La Tchécoslovaquie, aujourd’hui disparue, figurait, plus que tout autre Démocratie populaire, la main de fer que l’Union des républiques socialistes soviétiques (URSS) avait étendue sur toute une partie de l’Europe, cette moitié orientale de l’Europe centrale jusqu’alors l’un des foyers de la culture européenne dont Prague était l’un des centres depuis le XVIe siècle. Du coup de Prague en 1947 à la répression du printemps de Prague en 1968, la situation de la Tchécoslovaquie témoignait du projet soviétique de domestiquer la démocratie et le pluralisme par la force, au mépris de la tradition humaniste européenne. Ce témoignage était redoublé par la capacité de la société tchécoslovaque à sécréter, non pas la résistance de tout un pays comme en Pologne, mais de grandes voix littéraires - M. Kundera, V. Havel - et un minuscule mouvement d’intellectuels dissidents capable, à lui seul, d’éroder les principes mêmes du totalitarisme soviétique.

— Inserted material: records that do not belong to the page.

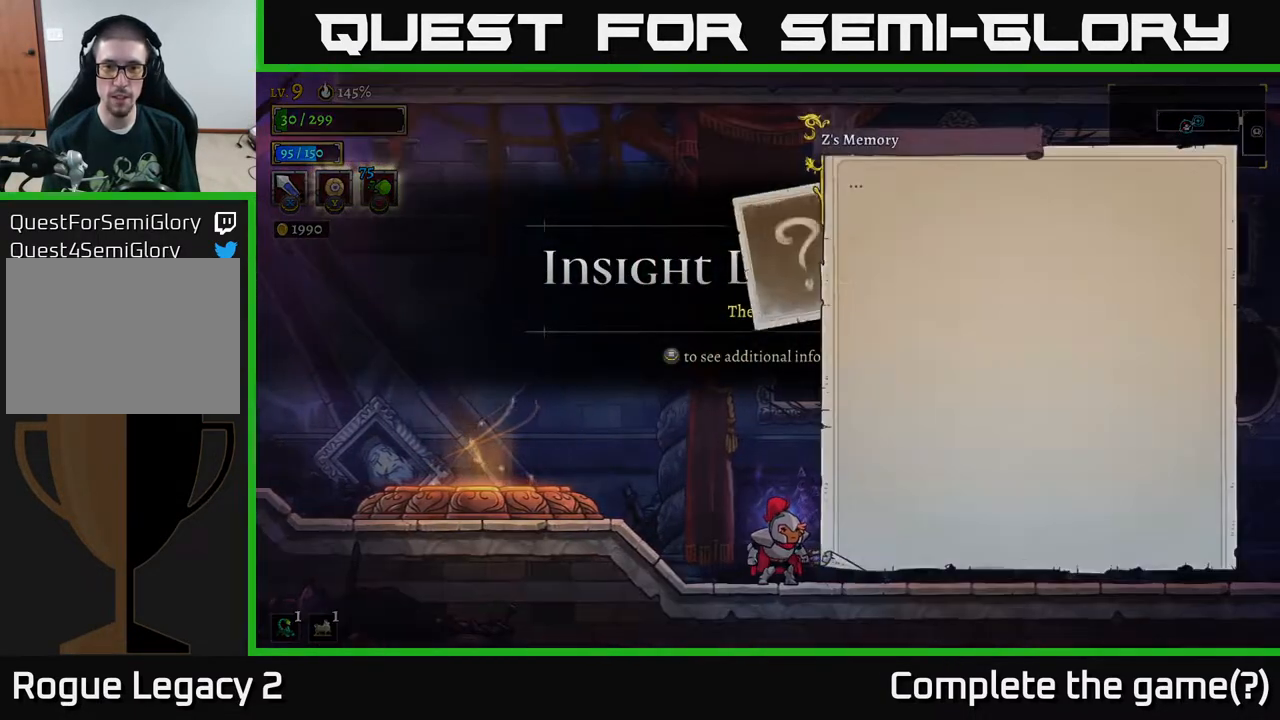
{"buttons": ["A"], "left_stick": "center", "right_stick": "center", "events": [[383, "A", "down"]]}
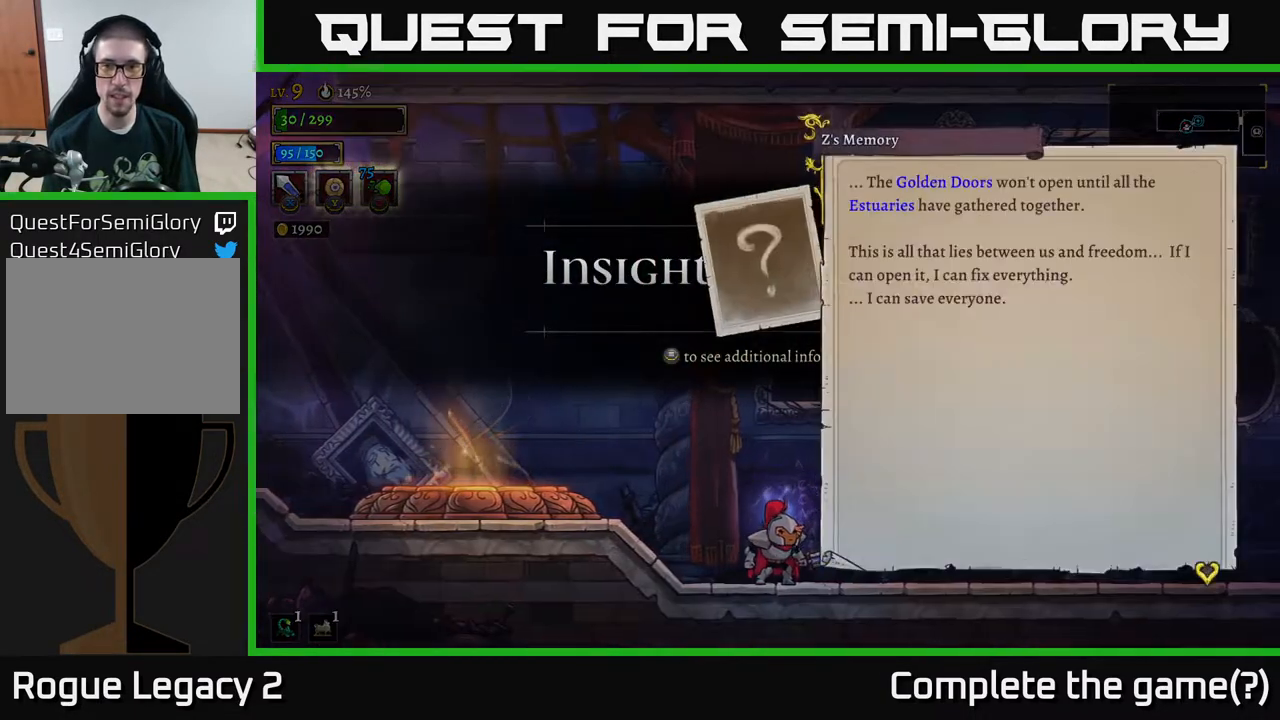
{"buttons": [], "left_stick": "center", "right_stick": "center", "events": [[17, "A", "up"]]}
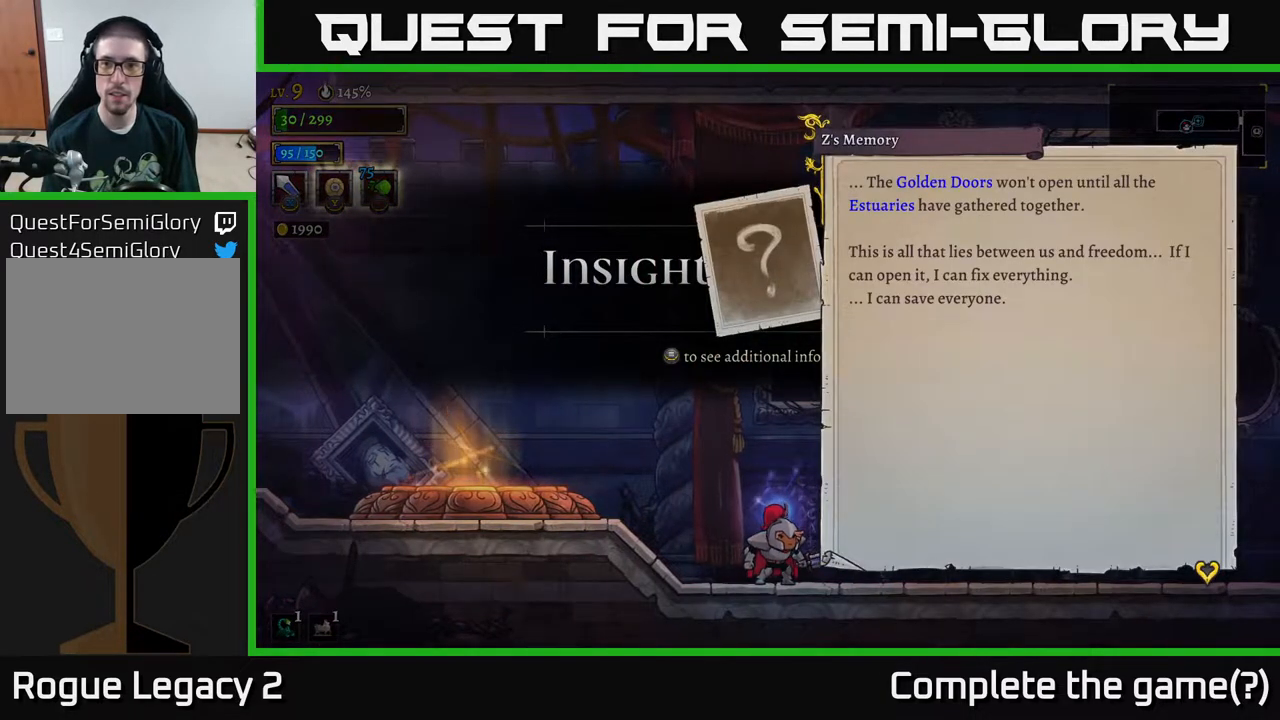
{"buttons": [], "left_stick": "center", "right_stick": "center", "events": []}
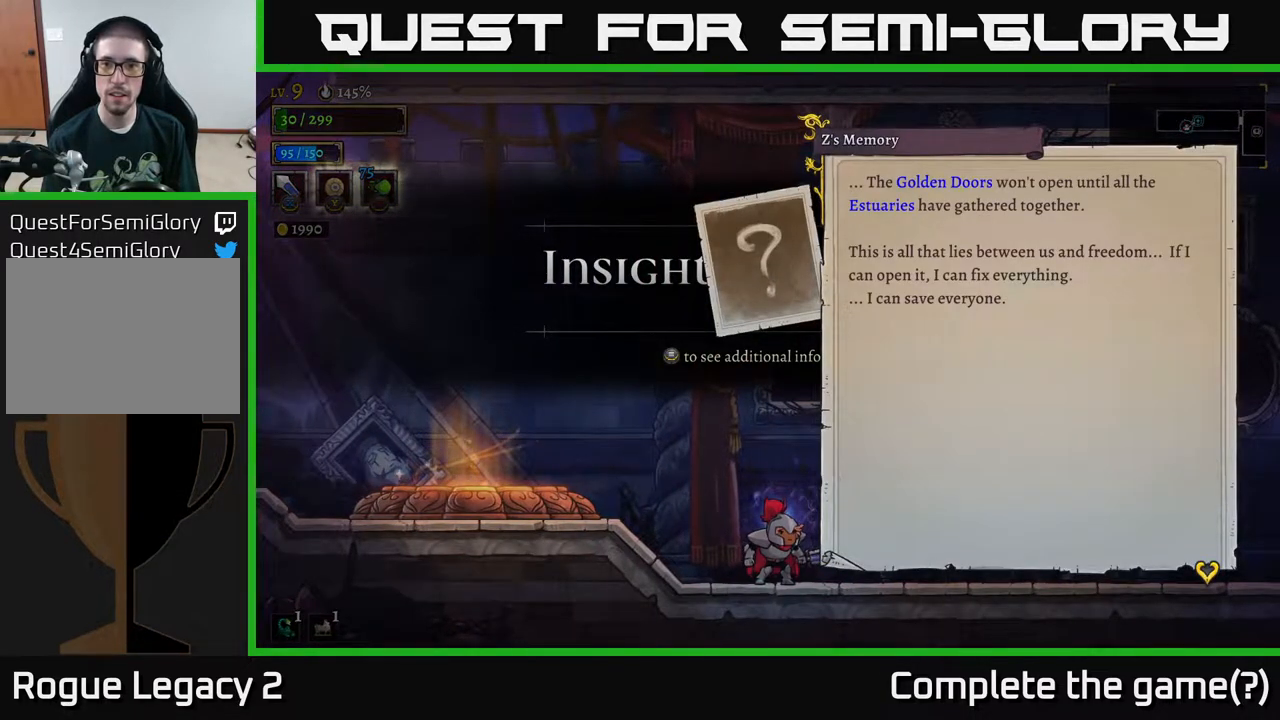
{"buttons": ["A"], "left_stick": "center", "right_stick": "center", "events": [[433, "A", "down"]]}
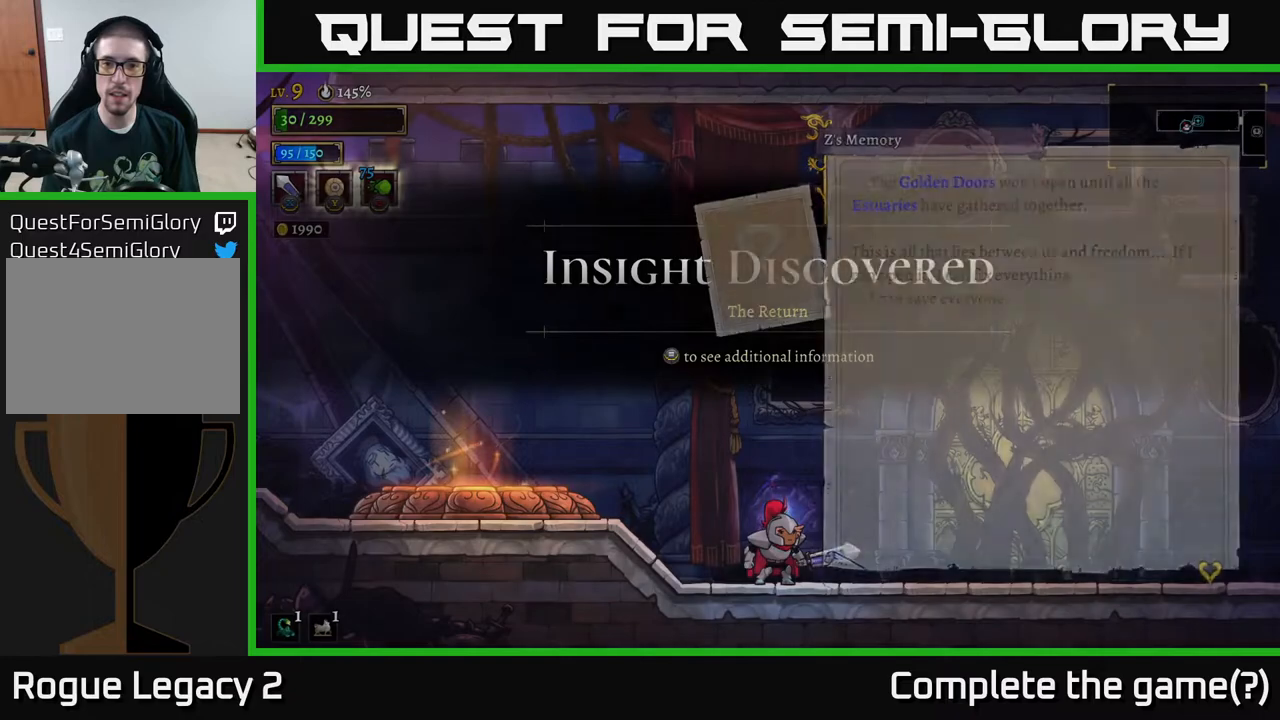
{"buttons": ["SELECT"], "left_stick": "center", "right_stick": "center", "events": [[83, "A", "up"], [383, "SELECT", "down"]]}
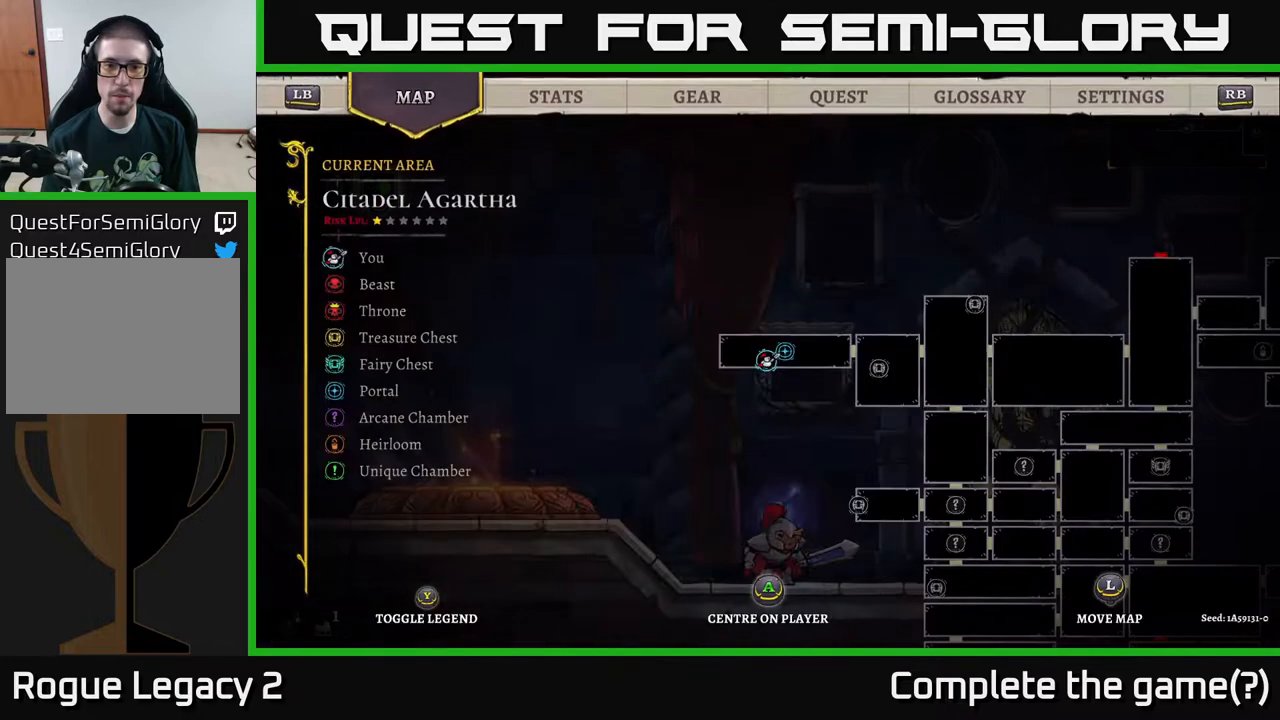
{"buttons": [], "left_stick": "right", "right_stick": "center", "events": [[50, "SELECT", "up"], [483, "left_stick", "right"]]}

La Hongrie ne bénéficiait d’aucune de ces auras. La répression de la révolte de 1956 avait certes suscité une immense réprobation dans les opinions d’Europe de l’Ouest. Mais Budapest restait comme un écho lointain de Prague et de Vienne, plus connue, à tout prendre, pour son régime de type fasciste dans l’entre-deux guerres puis la Seconde Guerre mondiale, alors que la Tchécoslovaquie et l’Autriche était perçue comme des victimes de l’expansion hitlérienne, et la Pologne comme une grande nation victime des ambitions impériales qui la prirent en tenaille jusqu’à la rayer de la carte à plusieurs reprises au cours des trois derniers siècles.
Le gorbatchévisme avant-gardiste de la République populaire de Hongrie pris donc moins la lumière que la résistance de la société polonaise au régime communiste en Pologne ; que la révolution démocratique tardive qui, en Tchécoslovaquie, mit les dissidents au pouvoir ; et que, bien sûr, la chute du mur de Berlin le 9 novembre 1989.